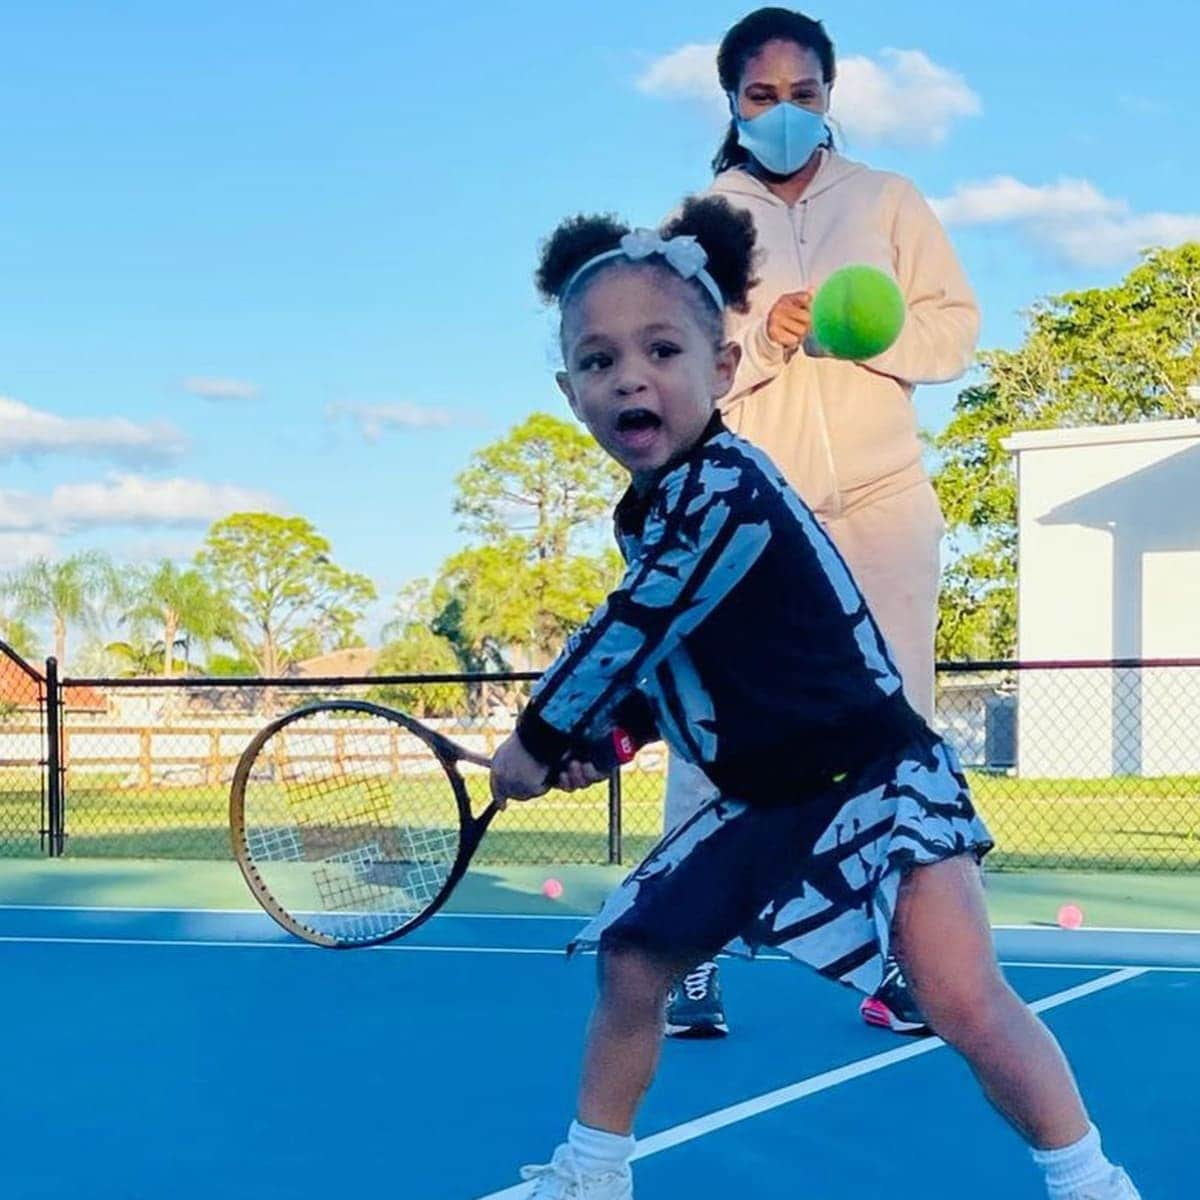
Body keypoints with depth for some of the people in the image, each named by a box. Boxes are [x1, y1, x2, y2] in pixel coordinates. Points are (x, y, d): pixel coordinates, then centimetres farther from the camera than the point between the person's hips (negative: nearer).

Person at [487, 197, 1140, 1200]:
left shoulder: (723, 491, -24)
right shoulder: (655, 506, 5)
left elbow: (625, 636, -20)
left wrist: (539, 740, -6)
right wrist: (601, 738, 8)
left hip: (873, 780, -9)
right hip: (763, 805, 10)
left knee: (965, 1000, -21)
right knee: (630, 964, 10)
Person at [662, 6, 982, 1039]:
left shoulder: (889, 203, 9)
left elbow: (954, 329, 3)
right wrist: (761, 341, -19)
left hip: (883, 504, 1)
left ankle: (901, 967, 5)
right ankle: (691, 961, -1)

→ WORK ORDER: Lay out everything from the line containing "right wrist: (601, 738, 8)" down to the end of the items as a JSON list of strings, one string per line, with blank lines left out.

→ YOUR SOLUTION:
[
  "right wrist: (601, 738, 8)",
  "left hip: (873, 780, -9)",
  "right hip: (763, 805, 10)",
  "left knee: (965, 1000, -21)",
  "right knee: (630, 964, 10)",
  "Person at [662, 6, 982, 1039]:",
  "left shoulder: (889, 203, 9)",
  "left elbow: (954, 329, 3)",
  "right wrist: (761, 341, -19)",
  "left hip: (883, 504, 1)",
  "left ankle: (901, 967, 5)",
  "right ankle: (691, 961, -1)"
]